PASSAGE FOR REVIEW —
The story of the Boulanger sisters is tragic, touching and inspiring all in equal measure. Lili, a child-prodigy and the younger of the two, was plagued by illness throughout her short life. After her death from tuberculosis in 1918, aged just 24, her sister Nadia – the Paris Conservatoire matriarch who taught the likes of Aaron Copland, Quincy Jones and Phillip Glass – would go on to tirelessly champion her music, in doing so trailblazing the way for a generation of women conductors and composers who, without her example, may never have had the confidence to pursue careers in classical music.
Saturday night’s concert formed the triumphant conclusion to a day spent happily immersed in the work of these two women. The BBC Symphony Orchestra and Chorus under American conductor James Gaffigan provided a meaty backdrop to British tenor James Way, in a first half dedicated entirely to earlier, large-scale works by Lili Boulanger. Her Vieille prière bouddhique – which sets a French translation of an ancient Buddhist text – gave Way the perfect platform from which to showcase his silky upper-register. An undoubted Debussian influence can be heard in Boulanger’s florid orchestration and flagrant use of modal, whole-tone and octatonic melodies (a middle-section flute solo could have been copied straight out of the score to Prélude à l'aprés-midi d'un faune).

DATA EXTRACT —
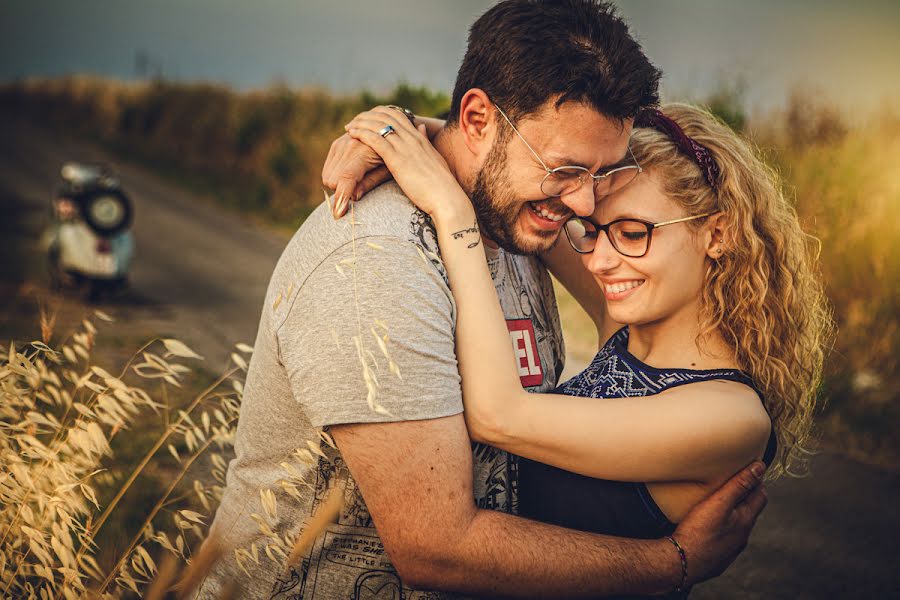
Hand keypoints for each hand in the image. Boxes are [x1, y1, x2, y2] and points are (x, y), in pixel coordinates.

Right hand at [321, 131, 391, 217]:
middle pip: (332, 181)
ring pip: (328, 176)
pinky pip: (328, 169)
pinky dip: (336, 175)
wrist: (390, 131)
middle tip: (360, 189)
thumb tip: (354, 197)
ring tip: (358, 179)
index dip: (341, 198)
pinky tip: (351, 173)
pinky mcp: (336, 145)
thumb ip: (371, 182)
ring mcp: (340, 144)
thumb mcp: (389, 169)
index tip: (338, 214)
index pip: (345, 179)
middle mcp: (347, 146)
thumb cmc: (395, 154)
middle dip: (343, 190)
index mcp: (362, 153)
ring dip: (338, 184)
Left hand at [345, 107, 470, 223]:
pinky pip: (376, 140)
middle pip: (386, 116)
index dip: (381, 114)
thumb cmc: (441, 185)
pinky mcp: (397, 159)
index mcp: (420, 138)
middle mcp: (412, 138)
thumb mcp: (434, 158)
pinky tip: (352, 135)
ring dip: (361, 123)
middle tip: (355, 121)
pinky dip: (362, 134)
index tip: (368, 118)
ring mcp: (405, 147)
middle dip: (368, 116)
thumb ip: (425, 143)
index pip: (398, 116)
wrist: (446, 198)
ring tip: (349, 127)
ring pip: (378, 125)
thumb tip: (421, 129)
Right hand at [672, 461, 767, 585]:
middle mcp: (742, 536)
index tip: (748, 469)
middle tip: (732, 481)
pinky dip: (722, 528)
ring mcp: (731, 549)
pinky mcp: (718, 557)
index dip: (756, 481)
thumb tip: (759, 468)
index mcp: (746, 521)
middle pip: (750, 511)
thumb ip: (739, 485)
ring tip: (719, 502)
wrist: (681, 563)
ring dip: (733, 513)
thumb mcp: (719, 502)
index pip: (761, 496)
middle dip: (745, 495)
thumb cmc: (699, 531)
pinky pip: (725, 539)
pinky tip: (709, 525)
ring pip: (737, 526)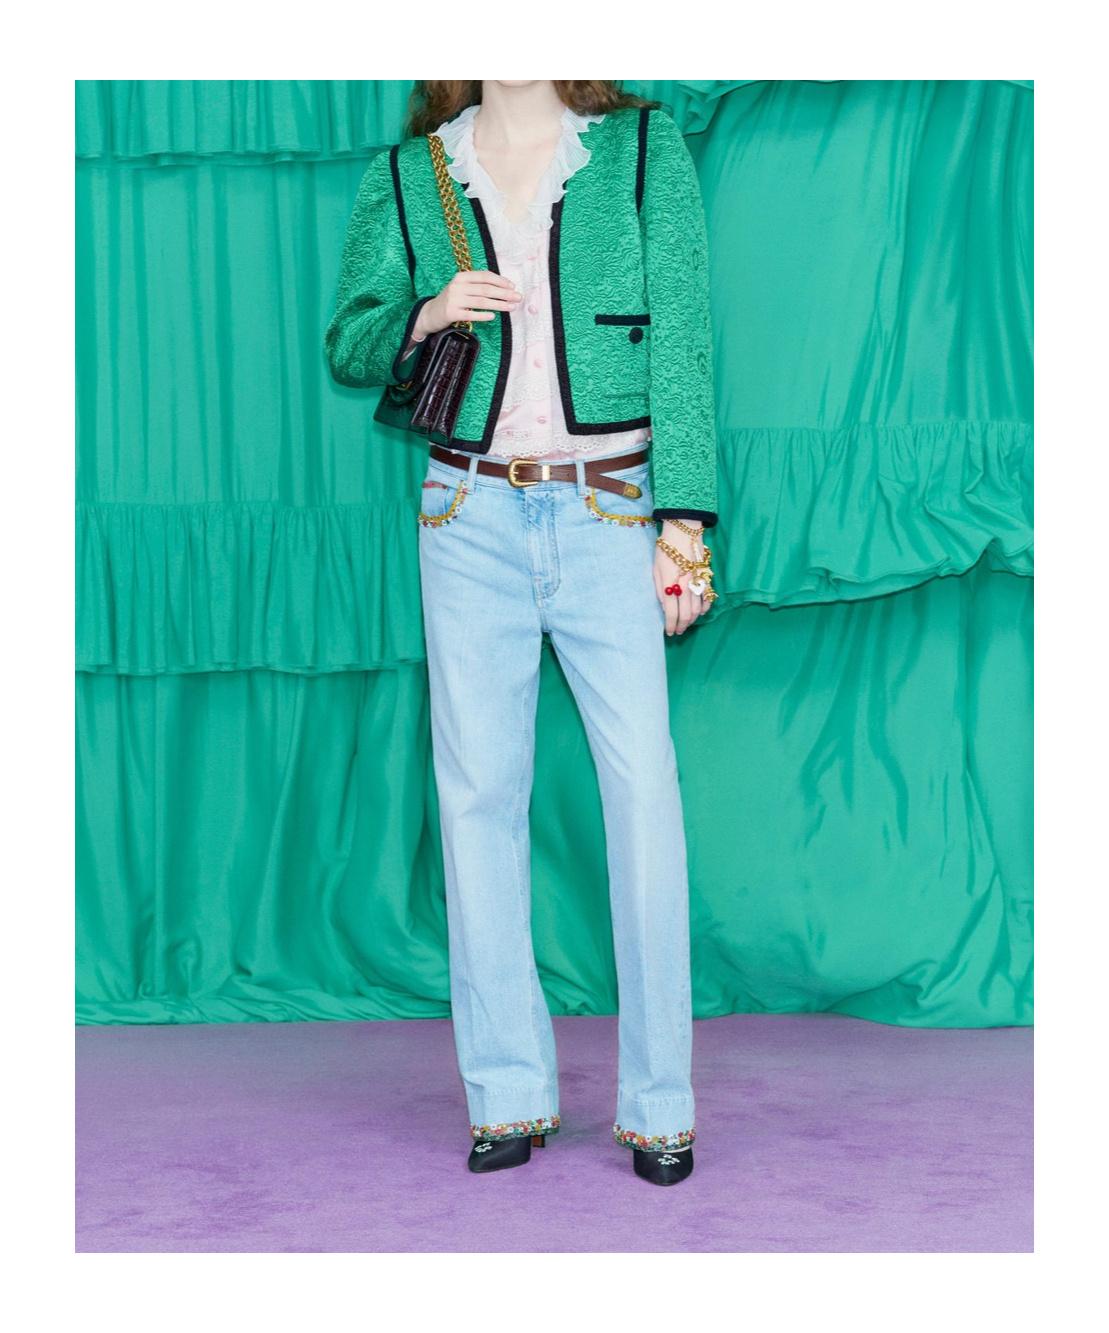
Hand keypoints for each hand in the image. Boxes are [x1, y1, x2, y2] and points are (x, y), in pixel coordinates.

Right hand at [415, 270, 521, 337]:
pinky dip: (483, 315)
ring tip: (512, 308)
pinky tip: (493, 317)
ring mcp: (454, 299)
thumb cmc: (452, 301)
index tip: (513, 287)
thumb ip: (478, 286)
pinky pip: (471, 314)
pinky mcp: (451, 313)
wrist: (430, 313)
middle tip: (518, 298)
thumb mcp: (462, 288)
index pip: (485, 276)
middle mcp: (457, 286)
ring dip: (499, 305)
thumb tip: (504, 288)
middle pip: (486, 289)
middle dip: (504, 293)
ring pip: (481, 301)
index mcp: (462, 277)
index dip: (500, 281)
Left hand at [653, 520, 707, 635]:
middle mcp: (685, 585)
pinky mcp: (706, 577)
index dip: (670, 625)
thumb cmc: (665, 549)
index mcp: (670, 583)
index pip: (671, 612)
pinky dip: (705, 608)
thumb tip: (664, 605)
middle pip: (686, 614)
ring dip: (692, 620)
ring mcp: (698, 582)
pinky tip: (700, 612)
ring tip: (686, 624)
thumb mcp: (655, 569)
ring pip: (698, 609)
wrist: (683, 530)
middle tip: (678, 631)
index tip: (669, 632)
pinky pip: (708, 598)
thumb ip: (660, 589)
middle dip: (681, 626)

WHAT TO PRODUCE — Return the passage of the Boulanger concert review starting with "Saturday night’s concert" and going on through "l'aprés-midi d'un faune).", copied word for word.

ANSWER TO THE EXERCISE —
Saturday night’s concert formed the triumphant conclusion to a day spent happily immersed in the work of these two women. The BBC Symphony Orchestra and Chorus under American conductor James Gaffigan provided a meaty backdrop to British tenor James Way, in a first half dedicated entirely to earlier, large-scale works by Lili Boulanger. Her Vieille prière bouddhique – which sets a French translation of an ancient Buddhist text – gave Way the perfect platform from which to showcase his silky upper-register. An undoubted Debussian influence can be heard in Boulanger’s florid orchestration and flagrant use of modal, whole-tone and octatonic melodies (a middle-section flute solo could have been copied straight out of the score to Prélude à l'aprés-midi d'un faune).